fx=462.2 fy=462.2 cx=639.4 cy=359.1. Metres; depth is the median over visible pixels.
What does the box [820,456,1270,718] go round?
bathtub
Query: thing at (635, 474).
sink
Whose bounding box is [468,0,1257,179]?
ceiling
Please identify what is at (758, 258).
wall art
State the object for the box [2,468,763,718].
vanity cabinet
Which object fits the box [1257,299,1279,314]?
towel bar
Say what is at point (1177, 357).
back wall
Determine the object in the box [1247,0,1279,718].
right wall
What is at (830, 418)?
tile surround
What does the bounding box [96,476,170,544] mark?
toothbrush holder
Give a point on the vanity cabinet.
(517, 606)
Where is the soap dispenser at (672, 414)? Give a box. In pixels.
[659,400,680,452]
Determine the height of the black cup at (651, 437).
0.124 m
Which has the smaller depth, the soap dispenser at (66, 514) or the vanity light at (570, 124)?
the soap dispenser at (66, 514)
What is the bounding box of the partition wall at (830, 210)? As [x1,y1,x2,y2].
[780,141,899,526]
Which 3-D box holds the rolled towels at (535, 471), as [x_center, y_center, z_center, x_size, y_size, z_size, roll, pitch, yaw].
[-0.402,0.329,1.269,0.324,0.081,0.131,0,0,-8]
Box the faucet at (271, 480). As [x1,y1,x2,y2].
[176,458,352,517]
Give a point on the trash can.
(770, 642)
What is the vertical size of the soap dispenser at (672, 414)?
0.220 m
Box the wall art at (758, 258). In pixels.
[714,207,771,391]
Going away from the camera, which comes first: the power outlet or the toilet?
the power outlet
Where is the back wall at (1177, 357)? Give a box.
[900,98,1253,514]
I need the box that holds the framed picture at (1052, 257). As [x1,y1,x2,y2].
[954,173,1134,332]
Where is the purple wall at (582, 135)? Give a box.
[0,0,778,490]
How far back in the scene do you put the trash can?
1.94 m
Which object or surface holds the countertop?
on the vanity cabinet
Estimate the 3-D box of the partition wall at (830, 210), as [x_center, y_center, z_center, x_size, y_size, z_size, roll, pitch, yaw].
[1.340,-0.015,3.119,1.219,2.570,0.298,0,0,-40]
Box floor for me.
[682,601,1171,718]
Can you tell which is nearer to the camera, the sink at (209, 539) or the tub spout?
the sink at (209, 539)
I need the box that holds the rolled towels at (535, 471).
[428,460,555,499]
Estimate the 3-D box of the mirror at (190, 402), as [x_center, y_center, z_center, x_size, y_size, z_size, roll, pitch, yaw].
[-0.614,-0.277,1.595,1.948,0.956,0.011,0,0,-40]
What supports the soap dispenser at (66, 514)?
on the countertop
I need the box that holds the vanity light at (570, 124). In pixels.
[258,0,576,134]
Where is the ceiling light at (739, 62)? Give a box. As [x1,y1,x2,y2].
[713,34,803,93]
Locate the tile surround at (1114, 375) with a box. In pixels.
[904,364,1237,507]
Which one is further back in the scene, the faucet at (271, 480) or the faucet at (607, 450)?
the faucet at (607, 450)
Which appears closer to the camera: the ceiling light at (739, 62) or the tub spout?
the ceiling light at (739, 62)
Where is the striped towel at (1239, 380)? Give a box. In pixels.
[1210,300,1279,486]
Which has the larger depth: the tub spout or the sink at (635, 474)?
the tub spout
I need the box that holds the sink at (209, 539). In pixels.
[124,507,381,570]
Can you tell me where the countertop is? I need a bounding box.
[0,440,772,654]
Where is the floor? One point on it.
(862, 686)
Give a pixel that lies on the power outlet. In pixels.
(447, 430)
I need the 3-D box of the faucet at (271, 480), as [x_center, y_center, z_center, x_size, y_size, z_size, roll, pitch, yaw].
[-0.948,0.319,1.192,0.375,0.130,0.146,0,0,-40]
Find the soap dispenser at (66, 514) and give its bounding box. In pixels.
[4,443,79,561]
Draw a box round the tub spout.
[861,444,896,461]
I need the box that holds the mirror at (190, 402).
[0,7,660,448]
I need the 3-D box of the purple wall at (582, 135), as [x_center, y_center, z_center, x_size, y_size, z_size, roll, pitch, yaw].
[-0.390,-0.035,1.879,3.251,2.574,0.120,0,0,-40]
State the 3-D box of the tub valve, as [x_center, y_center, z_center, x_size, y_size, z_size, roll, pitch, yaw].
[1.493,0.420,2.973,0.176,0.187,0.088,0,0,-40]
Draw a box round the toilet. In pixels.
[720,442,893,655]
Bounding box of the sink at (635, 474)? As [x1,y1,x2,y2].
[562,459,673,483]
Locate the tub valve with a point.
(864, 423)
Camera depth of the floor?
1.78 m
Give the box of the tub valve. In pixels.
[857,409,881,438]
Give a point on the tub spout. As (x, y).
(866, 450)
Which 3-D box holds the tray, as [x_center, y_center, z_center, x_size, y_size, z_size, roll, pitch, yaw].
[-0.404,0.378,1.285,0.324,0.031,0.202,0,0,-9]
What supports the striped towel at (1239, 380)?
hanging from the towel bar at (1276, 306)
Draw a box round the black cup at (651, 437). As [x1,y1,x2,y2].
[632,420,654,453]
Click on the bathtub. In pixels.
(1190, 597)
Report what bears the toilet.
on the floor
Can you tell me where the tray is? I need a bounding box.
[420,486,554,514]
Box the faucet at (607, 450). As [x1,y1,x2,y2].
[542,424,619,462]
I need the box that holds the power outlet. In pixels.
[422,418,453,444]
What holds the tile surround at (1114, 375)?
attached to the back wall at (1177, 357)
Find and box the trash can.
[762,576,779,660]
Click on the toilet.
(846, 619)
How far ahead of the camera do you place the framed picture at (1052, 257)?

> Work request
Give back the material above in full, exactly as it reads.

> Task answer
fx=462.2 fy=462.2 cx=639.4 cy=359.1. Metres; depth is the median over visible pixels.
What does the box [820,456,1270,718] go round?
bathtub
Query: thing at (635, 474).
sink
Whose bounding box is [468,0,1257,179]?
ceiling
Please identify what is at (758, 258).
wall art
State the object for the box [2,468,763,718].
vanity cabinet
Which object fits the box [1257,299,1279,314]?
towel bar
Say what is at point (1177, 357).
back wall
Determine the object in the box [1247,0,1279,718].
right wall
What is at (830, 418)?
tile surround
What does the bounding box [96,476,170,544] mark?
toothbrush holder
Give a point on the vanity cabinet.
(517, 606)
Where is the soap dispenser at (672, 414)? Give a box. In pixels.
[659,400,680,452]
Determine the height of the black cup at (651, 437).
0.124 m
Which has the smaller depth, the soap dispenser at (66, 514) or the vanity light at (570, 124)?
the soap dispenser at (66, 514)
What is the bounding box of the partition wall at (830, 210)? As [x1,y1,x2,y2].
[780,141,899,526]
Which 3-D box holds the rolled towels at (535, 471), as [x_center, y_center, z_center, x_size, y_size, z_size, roll, pitch, yaw].
[-0.402,0.329,1.269,0.324,0.081,0.131,0,0,-8]
Box the faucet at (271, 480). As [x1,y1,x2,y2].
[176,458,352,517]
Give a point on the trash can.
(770, 642)
What is the vertical size of the soap dispenser at (672, 414)?
0.220 m
Box the wall art at (758, 258). In pixels.
[714,207,771,391]
Going away from the camera, which comes first: the power outlet or the toilet?
the power outlet
Where is the back wall at (1177, 357)? Give a box.
[900,98,1253,514]
I need the box that holds the framed picture at (1052, 257). As [x1,y1,x2,y2].
[954,173,1134,332]
Where is the purple wall at (582, 135)? Give a box.
[0,0,778,490]
How far back in the scene do you put the trash can?
1.94 m
Which object or surface holds the countertop?
on the vanity cabinet
Estimate the 3-D box of the partition wall at (830, 210), as [x_center, y_center, z_center, x_size, y_size, z_size, roll, pitch, yaw].
[1.340,-0.015,3.119,1.219,2.570,0.298,0,0,-40]
Box floor for me.
[682,601,1171,718]
Can you tell which is nearer to the camera, the sink at (209, 539) or the tub spout?
the sink at (209, 539)
I need the box that holds the rolled towels at (535, 471).
[428,460,555,499]
Estimate the 3-D box of the mirror at (190, 402), as [x_center, y_center, z_center, x_size, y_size, z_size, roll, pitch, yaw].
[-0.614,-0.277,1.595,1.948,0.956,0.011,0,0,-40]
What supports the soap dispenser at (66, 514)?
on the countertop
I need the box that holds the vanity light at (570, 124). In pixels.
[258,0,576,134]
Where is the ceiling light at (739, 62)? Give a box. As [x1,y1,x2,y2].
[713,34,803,93]
Locate the tile surround at (1114, 375) with a box. In pixels.
[904,364,1237,507]
Which one is further back in the scene, the faucet at (271, 480) or the faucet at (607, 450)?
the faucet at (607, 450)
Which appears closer to the camera: the ceiling light at (739, 62) or the tub spout?
the ceiling light at (739, 62)
Where is the striped towel at (1239, 380)? Give a box. In pixels.
[1210,300,1279,486]
Which has the larger depth: the tub spout or the sink at (635, 474)?
the tub spout
I need the box that holds the sink at (209, 539). In pixels.
[124,507,381,570]
Can you tell me where the countertop is? I need a bounding box.
[0,440,772,654]
Where is the floor? One point on it.
(862, 686)
Give a pixel that lies on the power outlet. In pixels.
(447, 430)
I need the 3-D box of the faucet at (271, 480), as [x_center, y_center, z_center, x_size, y_size, z_size, roll, pitch, yaw].
[-0.948,0.319,1.192,0.375,0.130,0.146,0,0,-40]
Find the soap dispenser at (66, 514) and give its bounding box. In pixels.
[4,443,79,561]
Draw a box round the tub spout.
[861,444,896,461]
I need the box that holds the mirror at (190, 402).
[0,7,660,448]
I need the 3-D box of the purple wall at (582, 135), as [x_center, y_center, z_center, x_size, y_size, z_size, roll, pitch, yaw].
[-0.390,-0.035,1.879,3.251,2.574,0.120,0,0,-40]
State the 3-D box of the tub valve, as [x_center, y_center, z_center, x_size, y_size, z_size, roll, pitch, yaw].
[1.493,0.420,2.973,0.176,0.187,0.088,0,0,-40]
Draw a box round the toilet. In pixels.
[720,442,893,655]
Bounding box of the sink at (635, 474)? As [x1,y1,x2,y2].
[562,459,673,483]
Locate the tub valve with a point.
(864, 423)
Camera depth of the floor?
1.78 m
Give the box of the tub valve. In pixels.
[857,409,881,438]
Give a point on the tub spout. As (x, y).
(866, 450)
Which 3-D box holds the tray, as [x_center, y_center, z_center, x_size, y_size, z_size, roll, pitch, yaw].
[-0.404,0.378,1.285,0.324,0.031,0.202,0,0,-9]
What supports the striped towel at (1239, 380)?
hanging from the towel bar at (1276, 306)
Draw a box round the black cup at (651, 437). As [x1,y1,x2,y2].
[632,420,654,453]
Click on the bathtub. In pixels.
(1190, 597)
Report what bears the toilet.
on the floor
Can you tell me where the tray is? I need a bounding box.
[420,486,554,514]
Box the faucet at (607, 450). As [x1,y1,x2,y2].
[542,424,619,462]
I need the box that holds the power outlet. In pixels.
[422,418,453,444]
What holds the tile surround at (1114, 375)?
attached to the back wall at (1177, 357)
Find and box the trash can.
[762,576,779,660]
Click on the toilet.
(846, 619)
How far ahead of the camera do you place the framed picture at (1052, 257)?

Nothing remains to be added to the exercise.